(Extracted page text data)
━━━━

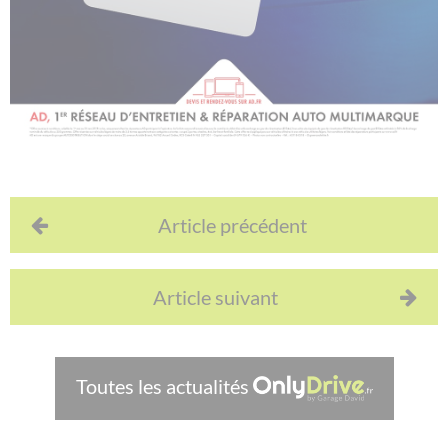
Article précédent
Article suivant
Toutes les actualités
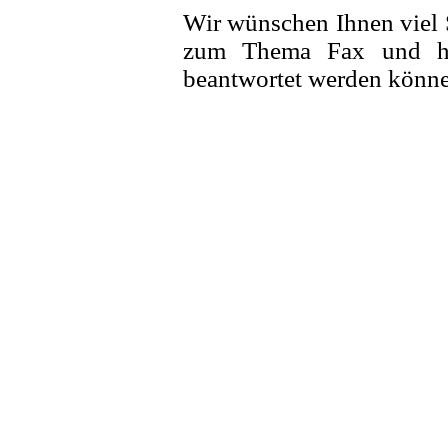
Wir wünschen Ihnen viel S
zum Thema Fax und hof
beantwortet werden könne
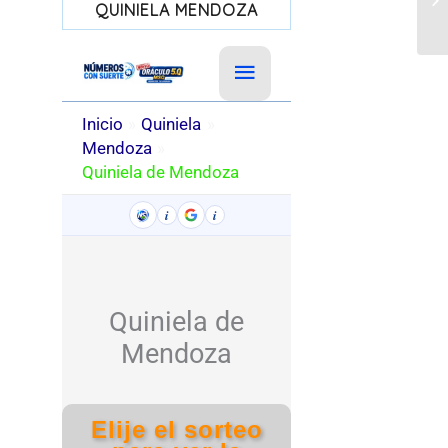
QUINIELA MENDOZA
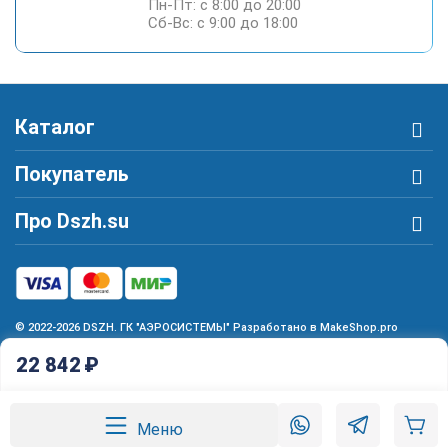
Пн-Пт: c 8:00 до 20:00
Сб-Вс: c 9:00 до 18:00
Каталог
Покупатель
Про Dszh.su
© 2022-2026 DSZH. ГК "АЭРОСИСТЕМЫ" Разработано в MakeShop.pro
22 842
₽
Меню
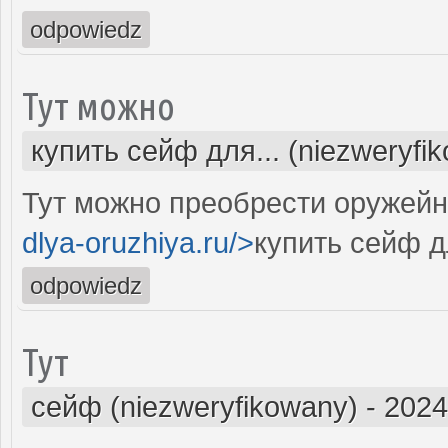
odpowiedz
Тут можно
купить сейф для... (niezweryfi
Тут можно преобрести оружейн
dlya-oruzhiya.ru/>
купить сейф д
odpowiedz
Тут
сейф (niezweryfikowany)
-
2024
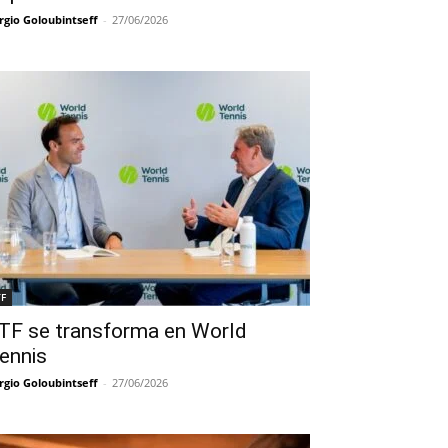
rgio Goloubintseff
-
27/06/2026
TF
TF se transforma en World
ennis
rgio Goloubintseff
-
27/06/2026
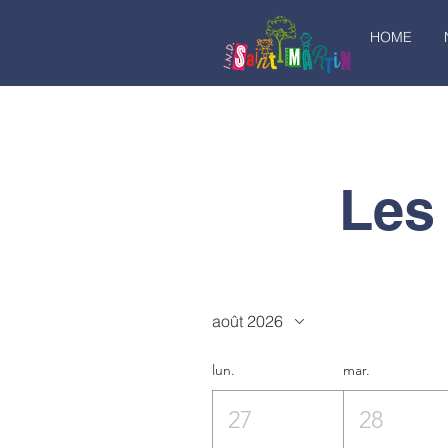
HOME
Les
août 2026
lun.
mar.
27
28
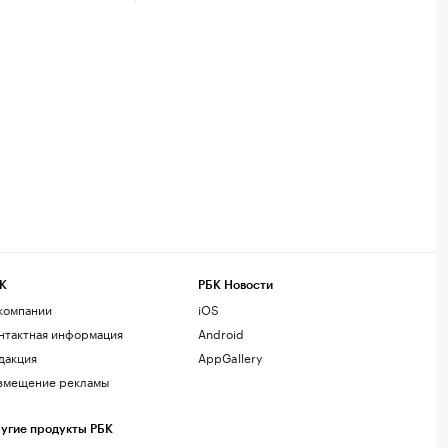
К
РБК Новости
компании
iOS
нтактная информация
Android
дакция
AppGallery
змещение рекламы
угие продукты РБК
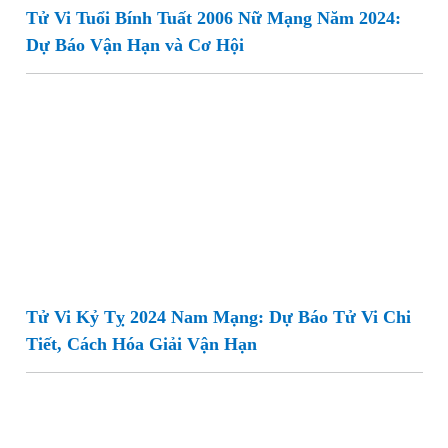
Tử Vi Tuổi Bính Tuất 2006 Nữ Mạng Năm 2024:
Dự Báo Vận Hạn và Cơ Hội
Tử Vi Kỷ Tỵ 2024 Nam Mạng: Dự Báo Tử Vi Chi
Tiết, Cách Hóa Giải Vận Hạn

━━━━

Exercise objective: The lines you return should be those above that contain the word "можно", every one of them.

Written answer:
Тут можно
Тут можно преобрести оружейн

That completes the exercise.